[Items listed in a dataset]
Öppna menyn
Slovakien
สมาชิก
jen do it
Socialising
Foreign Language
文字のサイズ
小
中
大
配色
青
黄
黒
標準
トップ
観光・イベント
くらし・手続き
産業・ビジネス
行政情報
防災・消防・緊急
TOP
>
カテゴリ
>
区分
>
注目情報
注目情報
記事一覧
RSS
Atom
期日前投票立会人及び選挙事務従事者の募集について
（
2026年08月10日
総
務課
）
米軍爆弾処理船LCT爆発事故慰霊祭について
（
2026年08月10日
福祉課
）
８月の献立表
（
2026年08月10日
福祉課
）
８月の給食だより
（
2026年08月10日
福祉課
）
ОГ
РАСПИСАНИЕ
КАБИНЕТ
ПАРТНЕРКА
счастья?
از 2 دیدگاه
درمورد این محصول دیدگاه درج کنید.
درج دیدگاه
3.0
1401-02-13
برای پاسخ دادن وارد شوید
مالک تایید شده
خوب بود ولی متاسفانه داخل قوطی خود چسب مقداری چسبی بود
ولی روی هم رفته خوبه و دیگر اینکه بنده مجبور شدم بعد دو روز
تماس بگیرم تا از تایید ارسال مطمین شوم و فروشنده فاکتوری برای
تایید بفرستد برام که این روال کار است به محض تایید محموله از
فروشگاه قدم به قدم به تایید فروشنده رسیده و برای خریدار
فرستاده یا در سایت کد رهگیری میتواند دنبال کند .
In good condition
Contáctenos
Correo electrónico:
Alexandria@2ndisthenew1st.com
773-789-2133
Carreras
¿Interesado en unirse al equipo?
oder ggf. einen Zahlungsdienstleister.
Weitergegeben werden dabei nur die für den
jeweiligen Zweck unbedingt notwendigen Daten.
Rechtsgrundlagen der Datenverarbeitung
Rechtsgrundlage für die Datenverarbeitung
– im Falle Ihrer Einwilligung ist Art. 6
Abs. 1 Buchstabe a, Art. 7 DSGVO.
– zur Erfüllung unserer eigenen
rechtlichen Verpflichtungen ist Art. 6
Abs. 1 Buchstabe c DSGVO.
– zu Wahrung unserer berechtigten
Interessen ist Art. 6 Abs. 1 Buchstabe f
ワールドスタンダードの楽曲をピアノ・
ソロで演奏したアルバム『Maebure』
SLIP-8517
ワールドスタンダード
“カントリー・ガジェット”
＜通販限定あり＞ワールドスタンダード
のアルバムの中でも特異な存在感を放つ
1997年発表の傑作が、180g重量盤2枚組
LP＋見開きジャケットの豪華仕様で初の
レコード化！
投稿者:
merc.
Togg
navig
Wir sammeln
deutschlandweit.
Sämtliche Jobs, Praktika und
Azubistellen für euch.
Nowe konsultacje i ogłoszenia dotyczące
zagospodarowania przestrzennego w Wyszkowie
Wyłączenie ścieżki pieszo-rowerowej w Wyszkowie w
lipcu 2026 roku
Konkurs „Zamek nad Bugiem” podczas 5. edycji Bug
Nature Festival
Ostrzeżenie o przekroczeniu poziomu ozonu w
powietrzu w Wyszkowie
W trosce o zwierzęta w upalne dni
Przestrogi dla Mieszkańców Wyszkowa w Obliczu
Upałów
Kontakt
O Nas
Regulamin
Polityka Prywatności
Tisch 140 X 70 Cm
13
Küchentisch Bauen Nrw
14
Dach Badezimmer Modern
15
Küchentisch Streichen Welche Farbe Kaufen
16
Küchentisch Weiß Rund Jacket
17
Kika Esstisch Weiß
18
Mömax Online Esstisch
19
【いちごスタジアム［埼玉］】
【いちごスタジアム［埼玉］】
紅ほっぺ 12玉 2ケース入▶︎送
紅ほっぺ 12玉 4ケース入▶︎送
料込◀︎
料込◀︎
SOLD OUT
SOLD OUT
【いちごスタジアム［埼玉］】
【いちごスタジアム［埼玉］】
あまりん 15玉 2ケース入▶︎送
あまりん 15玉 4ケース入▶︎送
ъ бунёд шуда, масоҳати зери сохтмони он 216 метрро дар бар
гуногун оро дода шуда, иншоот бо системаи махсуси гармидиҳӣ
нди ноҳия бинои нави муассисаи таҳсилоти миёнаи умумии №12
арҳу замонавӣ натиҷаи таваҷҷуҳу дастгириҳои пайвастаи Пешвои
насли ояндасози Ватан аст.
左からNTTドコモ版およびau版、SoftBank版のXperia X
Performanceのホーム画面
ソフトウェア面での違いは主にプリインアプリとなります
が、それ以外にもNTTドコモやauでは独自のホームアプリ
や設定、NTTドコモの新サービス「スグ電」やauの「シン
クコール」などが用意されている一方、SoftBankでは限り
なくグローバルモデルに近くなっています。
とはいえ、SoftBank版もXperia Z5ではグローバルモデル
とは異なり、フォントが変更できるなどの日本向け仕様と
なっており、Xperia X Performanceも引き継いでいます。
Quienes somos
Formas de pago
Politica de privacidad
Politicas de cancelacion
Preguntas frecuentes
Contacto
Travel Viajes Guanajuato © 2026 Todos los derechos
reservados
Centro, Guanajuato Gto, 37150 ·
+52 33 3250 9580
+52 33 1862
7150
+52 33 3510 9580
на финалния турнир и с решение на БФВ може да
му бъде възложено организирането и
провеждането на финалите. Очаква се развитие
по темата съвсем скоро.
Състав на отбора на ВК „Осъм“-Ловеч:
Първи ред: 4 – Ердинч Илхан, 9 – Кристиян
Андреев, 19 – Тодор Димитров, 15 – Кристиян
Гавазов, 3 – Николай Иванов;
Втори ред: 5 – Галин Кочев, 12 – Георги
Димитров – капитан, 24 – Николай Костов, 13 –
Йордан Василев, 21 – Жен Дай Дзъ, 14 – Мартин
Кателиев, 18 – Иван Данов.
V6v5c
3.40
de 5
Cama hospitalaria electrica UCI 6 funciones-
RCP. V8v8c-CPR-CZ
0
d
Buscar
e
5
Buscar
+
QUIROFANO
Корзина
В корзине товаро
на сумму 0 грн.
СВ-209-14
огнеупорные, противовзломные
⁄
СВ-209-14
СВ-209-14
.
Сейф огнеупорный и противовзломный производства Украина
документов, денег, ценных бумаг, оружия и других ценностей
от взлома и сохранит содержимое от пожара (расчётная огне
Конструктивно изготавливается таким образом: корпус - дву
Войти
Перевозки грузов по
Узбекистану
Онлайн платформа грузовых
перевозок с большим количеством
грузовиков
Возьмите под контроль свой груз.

### [Request]
The full set of lines above should be retyped without a single change.

### [Task output]
Öppna menyn
Slovakien
สมาชิก
jen do it
Socialising
Foreign Language
文字のサイズ
小
中
大
配色
青
黄
黒
標準
トップ
観光・イベント
くらし・手続き
産業・ビジネス
行政情報
防災・消防・緊急
TOP
>
カテゴリ
>
区分
>
注目情報
注目情報
記事一覧
RSS
Atom
期日前投票立会人及び選挙事務従事者の募集について
（
2026年08月10日
総
務課
）
米軍爆弾処理船LCT爆発事故慰霊祭について
（
2026年08月10日
福祉課
）
８月の献立表
（
2026年08月10日
福祉課
）
８月の給食だより
（
2026年08月10日
福祉課
）
ОГ
РАСПИСАНИЕ
КАБИНЕТ
ПАРТНЕРКА
счастья?
از 2 دیدگاه
درمورد این محصول دیدگاه درج کنید.
درج دیدگاه
3.0
1401-02-13
برای پاسخ دادن وارد شوید
مالک تایید شده
خوب بود ولی متاسفانه داخل قوطی خود چسب مقداری چسبی بود
ولی روی هم رفته خوبه و دیگر اینکه بنده مجبور شدم بعد دو روز
تماس بگیرم تا از تایید ارسال مطمین شوم و فروشنده فاکتوری برای
تایید بفرستد برام که این روال کار است به محض تایید محموله از
فروشگاه قدم به قدم به تایید فروشنده رسیده و برای خریدار
فرستاده یا در سایت کد رهگیری میتواند دنبال کند .
In good condition
Contáctenos
Correo electrónico:
Alexandria@2ndisthenew1st.com
773-789-2133
Carreras
¿Interesado en unirse al equipo?
oder ggf. einen Zahlungsdienstleister.
Weitergegeben werden dabei nur die für den
jeweiligen Zweck unbedingt notwendigen Daten.
Rechtsgrundlagen der Datenverarbeitung
Rechtsgrundlage für die Datenverarbeitung
– im Falle Ihrer Einwilligung ist Art. 6
Abs. 1 Buchstabe a, Art. 7 DSGVO.
– zur Erfüllung unserer eigenen
rechtlichen Verpflichtungen ist Art. 6
Abs. 1 Buchstabe c DSGVO.
– zu Wahrung unserer berechtigten
Interessen ist Art. 6 Abs. 1 Buchstabe f
ワールドスタンダードの楽曲をピアノ・
ソロで演奏したアルバム『Maebure』
SLIP-8517
ワールドスタンダード
“カントリー・ガジェット”
＜通販限定あり＞ワールドスタンダード
のアルバムの中でも特異な存在感を放つ
1997年発表の傑作が、180g重量盤2枚組
LP＋見開きジャケットの豪華仕様で初の
レコード化！
投稿者:
merc.
Togg
navig
Wir sammeln
deutschlandweit.
Sämtliche Jobs, Praktika und
Azubistellen für euch.
Nowe konsultacje i ogłoszenia dotyczące
zagospodarowania przestrzennego w Wyszkowie
Wyłączenie ścieżki pieszo-rowerowej w Wyszkowie w
lipcu 2026 roku
Konkurs „Zamek nad Bugiem” podczas 5. edycji Bug
Nature Festival
Ostrzeżenie o przekroczeniu poziomu ozonu w
powietrzu w Wyszkowie
W trosce o zwierzęta w upalne dni
Przestrogi dla Mieszkańców Wyszkowa w Obliczu
Upałów
Kontakt
O Nas
Regulamin
Polityka Prywatności
Tisch 140 X 70 Cm
13
Küchentisch Bauen Nrw
14
Dach Badezimmer Modern
15
Küchentisch Streichen Welche Farbe Kaufen
16
Küchentisch Weiß Rund Jacket
17
Kika Esstisch Weiß
18
Mömax Online Esstisch
19
【いちごスタジアム［埼玉］】
【いちごスタジアム［埼玉］】
紅ほっぺ 12玉 2ケース入▶︎送
紅ほっぺ 12玉 4ケース入▶︎送
料込◀︎
料込◀︎
SOLD OUT
SOLD OUT
【いちごスタジアム［埼玉］】
【いちごスタジアム［埼玉］】
あまりん 15玉 2ケース入▶︎送
あまりん 15玉 4ケース入▶︎送
ъ бунёд шуда, масоҳати зери сохтмони он 216 метрро дар бар
гуногун оро дода шуда, иншоот бо системаи махсуси гармидиҳӣ
нди ноҳия бинои нави муассисаи таҳсилоти миёнаи умумии №12
арҳу замонавӣ натиҷаи таваҷҷуҳу дастгириҳои пайвастаи Пешвои
насли ояндасози Ватан аст.
左からNTTドコモ版およびau版、SoftBank版のXperia X
Performanceのホーム画面
ソフトウェア面での違いは主にプリインアプリとなります
が、それ以外にもNTTドコモやauでは独自のホームアプリ
や設定、NTTドコモの新サービス「スグ電」やauの「シン
クコール」などが用意されている一方、SoftBankでは限り
なくグローバルモデルに近くなっています。
とはいえ、SoftBank版もXperia Z5ではグローバルモデル
とは異なり、フォントが変更できるなどの日本向け仕様と
なっており、Xperia X Performanceも引き継いでいます。
Quienes somos
Formas de pago
Politica de privacidad
Politicas de cancelacion
Preguntas frecuentes
Contacto
Travel Viajes Guanajuato © 2026 Todos los derechos
reservados
Centro, Guanajuato Gto, 37150 ·
+52 33 3250 9580
+52 33 1862
7150
+52 33 3510 9580
на финалния турнир и с решение на БФВ може да
му бъде възложено организирането и
провеждането на финалите. Очаква се развитие
по темата съвсем скоро.
Състав на отбора на ВК „Осъм“-Ловеч:
Първи ред: 4 – Ердинч Илхан, 9 – Кристиян
Андреев, 19 – Тодор Димитров, 15 – Кристиян
Гавазов, 3 – Николай Иванов;
Втори ред: 5 – Галин Кочев, 12 – Георги
Димитров – капитан, 24 – Николай Костов, 13 –
Йордан Василев, 21 – Жен Дай Дзъ, 14 – Мартин
Кателиев, 18 – Иван Данов.
V6v5c
3.40
de 5
Cama hospitalaria electrica UCI 6 funciones-
RCP. V8v8c-CPR-CZ
0
d
Buscar
e
5
Buscar
+
QUIROFANO
Корзина
В корзине товаро
на сумму 0 грн.
СВ-209-14
огнеупорные, противовзломные
⁄
СВ-209-14
СВ-209-14
.
Сейф огнеупорный и противовзломный производства Украина
документов, денег, ценных бумаг, оружия и других ценностей
от взлома и сохранит содержимое от пожара (расчётная огне
Конструктивно изготавливается таким образом: корпус - дву
Войти
Перевозки грузов по
Узбекистану
Онлайн платформа грузовых
перевозок с большим количеством
грузовиков
Возьмите под контроль свой груз.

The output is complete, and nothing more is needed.